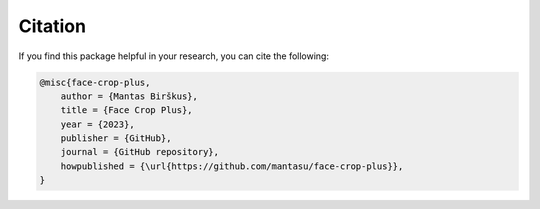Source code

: ========
Citation
========

If you find this package helpful in your research, you can cite the following:

.. code-block:: bibtex

    @misc{face-crop-plus,
        author = {Mantas Birškus},
        title = {Face Crop Plus},
        year = {2023},
        publisher = {GitHub},
        journal = {GitHub repository},
        howpublished = {\url{https://github.com/mantasu/face-crop-plus}},
    }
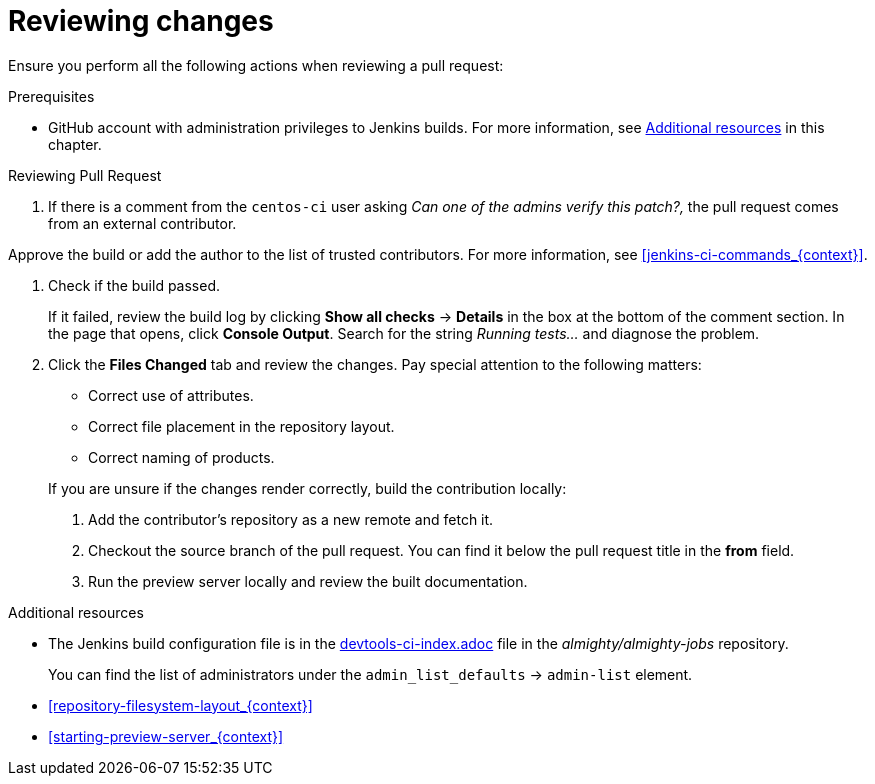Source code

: 
[id='reviewing-changes_{context}']
= Reviewing changes

Ensure you perform all the following actions when reviewing a pull request:

.Prerequisites

* GitHub account with administration privileges to Jenkins builds. For more information, see xref:reviewing_changes_related_information[] in this chapter.

.Procedure

.Reviewing Pull Request
. If there is a comment from the `centos-ci` user asking _Can one of the admins verify this patch?,_ the pull request comes from an external contributor.

Approve the build or add the author to the list of trusted contributors.
For more information, see xref:jenkins-ci-commands_{context}[].

. Check if the build passed.
+
If it failed, review the build log by clicking *Show all checks* -> *Details* in the box at the bottom of the comment section. In the page that opens, click *Console Output*. Search for the string _Running tests..._ and diagnose the problem.
. Click the *Files Changed* tab and review the changes. Pay special attention to the following matters:
+
--
// TODO link to the Requirements part once written
** Correct use of attributes.
** Correct file placement in the repository layout.
** Correct naming of products.

If you are unsure if the changes render correctly, build the contribution locally:

. Add the contributor's repository as a new remote and fetch it.
. Checkout the source branch of the pull request. You can find it below the pull request title in the *from* field.
. Run the preview server locally and review the built documentation.
--

[[reviewing_changes_related_information]]
.Additional resources

* The Jenkins build configuration file is in the link:https://github.com/almighty/almighty-jobs/blob/master/devtools-ci-index.yaml#L11[devtools-ci-index.adoc] file in the _almighty/almighty-jobs_ repository.
+
You can find the list of administrators under the `admin_list_defaults` -> `admin-list` element.
* xref:repository-filesystem-layout_{context}[]
* xref:starting-preview-server_{context}[]

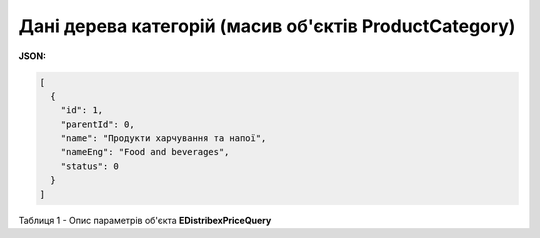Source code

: #########################################################################
**Дані дерева категорій (масив об'єктів ProductCategory)**
#########################################################################

**JSON:**

.. code:: json

	[
	  {
	    "id": 1,
	    "parentId": 0,
	    "name": "Продукти харчування та напої",
	    "nameEng": "Food and beverages",
	    "status": 0
	  }
	]

Таблиця 1 - Опис параметрів об'єкта **EDistribexPriceQuery**

.. csv-table:: 
  :file: for_csv/EDistribexPriceQuery.csv
  :widths:  1, 12, 41
  :header-rows: 1
  :stub-columns: 0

----------

▶ _THE TASK_: Quote the records above exactly, leaving out any pictures.

▶ _RESPONSE BELOW_:
Source code

: ========
Citation
========

If you find this package helpful in your research, you can cite the following:

.. code-block:: bibtex

    @misc{face-crop-plus,
        author = {Mantas Birškus},
        title = {Face Crop Plus},
        year = {2023},
        publisher = {GitHub},
        journal = {GitHub repository},
        howpublished = {\url{https://github.com/mantasu/face-crop-plus}},
    }
Source code

: 
[id='reviewing-changes_{context}']
= Reviewing changes

Ensure you perform all the following actions when reviewing a pull request:

.Prerequisites

* GitHub account with administration privileges to Jenkins builds. For more information, see xref:reviewing_changes_related_information[] in this chapter.

.Procedure

.Reviewing Pull Request
. If there is a comment from the `centos-ci` user asking _Can one of the admins verify this patch?,_ the pull request comes from an external contributor.

Approve the build or add the author to the list of trusted contributors.
For more information, see xref:jenkins-ci-commands_{context}[].

. Check if the build passed.
+
If it failed, review the build log by clicking *Show all checks* -> *Details* in the box at the bottom of the comment section. In the page that opens, click *Console Output*. Search for the string _Running tests..._ and diagnose the problem.
. Click the *Files Changed* tab and review the changes. Pay special attention to the following matters:
+
--
// TODO link to the Requirements part once written
** Correct use of attributes.
** Correct file placement in the repository layout.
** Correct naming of products.

If you are unsure if the changes render correctly, build the contribution locally:

. Add the contributor's repository as a new remote and fetch it.
. Checkout the source branch of the pull request. You can find it below the pull request title in the *from* field.
. Run the preview server locally and review the built documentation.
--

[[reviewing_changes_related_information]]
.Additional resources

* The Jenkins build configuration file is in the link:https://github.com/almighty/almighty-jobs/blob/master/devtools-ci-index.yaml#L11[devtools-ci-index.adoc] file in the _almighty/almighty-jobs_ repository.
+
You can find the list of administrators under the `admin_list_defaults` -> `admin-list` element.
* xref:repository-filesystem-layout_{context}[]
* xref:starting-preview-server_{context}[]

Source code

: #########################################################################
**Дані дерева категорій (масив об'єктів ProductCategory)**
#########################################################################

**JSON:**

.. code:: json

	[
	  {
	    "id": 1,
	    "parentId": 0,
	    "name": "Продукти харчування та напої",
	    "nameEng": "Food and beverages",
	    "status": 0
	  }
	]

Таблиця 1 - Опис параметрів об'єкта **EDistribexPriceQuery**

.. csv-table:: 
  :file: for_csv/EDistribexPriceQuery.csv
  :widths:  1, 12, 41
  :header-rows: 1
  :stub-columns: 0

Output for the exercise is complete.